[Task to complete] Rewrite these lines with "Site Map" swapped for "Sitemap" and every other word unchanged. Omit the pictures from your answer.

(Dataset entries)
━━━━

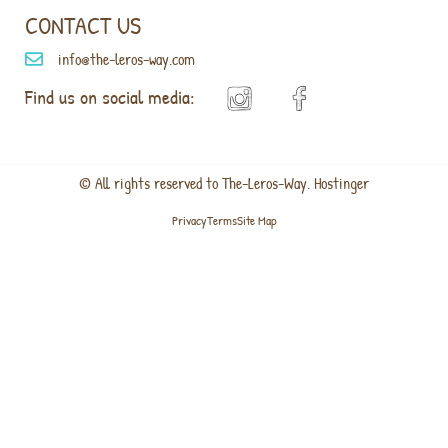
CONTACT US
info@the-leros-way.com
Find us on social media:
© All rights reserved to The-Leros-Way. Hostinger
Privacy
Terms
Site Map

━━━━

[Expected output]
CONTACT US
info@the-leros-way.com
Find us on social media:
© All rights reserved to The-Leros-Way. Hostinger
Privacy
Terms
Sitemap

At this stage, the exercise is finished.